- [What this task involves]
Retype the lines starting with the one that contains "Arsenal, who were wearing an all-white kit" and going on through the one that contains "they will not have expected.", including both of those lines.

- [Provided records]
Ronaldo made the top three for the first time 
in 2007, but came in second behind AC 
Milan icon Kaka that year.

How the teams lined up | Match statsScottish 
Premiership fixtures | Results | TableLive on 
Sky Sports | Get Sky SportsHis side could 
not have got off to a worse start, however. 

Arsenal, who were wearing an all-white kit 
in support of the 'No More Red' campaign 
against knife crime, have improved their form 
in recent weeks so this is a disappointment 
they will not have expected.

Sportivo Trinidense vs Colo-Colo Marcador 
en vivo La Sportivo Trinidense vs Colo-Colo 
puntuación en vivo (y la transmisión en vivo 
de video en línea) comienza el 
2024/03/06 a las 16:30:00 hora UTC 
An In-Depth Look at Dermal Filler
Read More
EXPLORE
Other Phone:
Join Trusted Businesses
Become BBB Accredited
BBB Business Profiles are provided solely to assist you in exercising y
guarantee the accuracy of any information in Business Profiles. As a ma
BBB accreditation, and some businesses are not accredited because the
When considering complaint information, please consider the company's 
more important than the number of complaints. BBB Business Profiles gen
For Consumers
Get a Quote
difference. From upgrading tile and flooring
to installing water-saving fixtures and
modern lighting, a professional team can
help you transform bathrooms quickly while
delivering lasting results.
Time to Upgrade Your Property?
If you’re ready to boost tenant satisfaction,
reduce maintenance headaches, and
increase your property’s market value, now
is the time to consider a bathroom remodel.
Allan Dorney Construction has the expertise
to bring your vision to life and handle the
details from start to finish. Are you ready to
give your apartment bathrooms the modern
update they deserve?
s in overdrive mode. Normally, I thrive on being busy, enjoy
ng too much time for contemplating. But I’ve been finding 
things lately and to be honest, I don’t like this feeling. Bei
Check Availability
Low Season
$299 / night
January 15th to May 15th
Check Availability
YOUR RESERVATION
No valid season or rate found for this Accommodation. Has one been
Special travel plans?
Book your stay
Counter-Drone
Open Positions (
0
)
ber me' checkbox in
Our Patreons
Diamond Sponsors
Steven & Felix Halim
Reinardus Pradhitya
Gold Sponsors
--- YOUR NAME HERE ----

- [Answer box]
Arsenal, who were wearing an all-white kit 
in support of the 'No More Red' campaign 
against knife crime, have improved their form 
in recent weeks so this is a disappointment 
they will not have expected.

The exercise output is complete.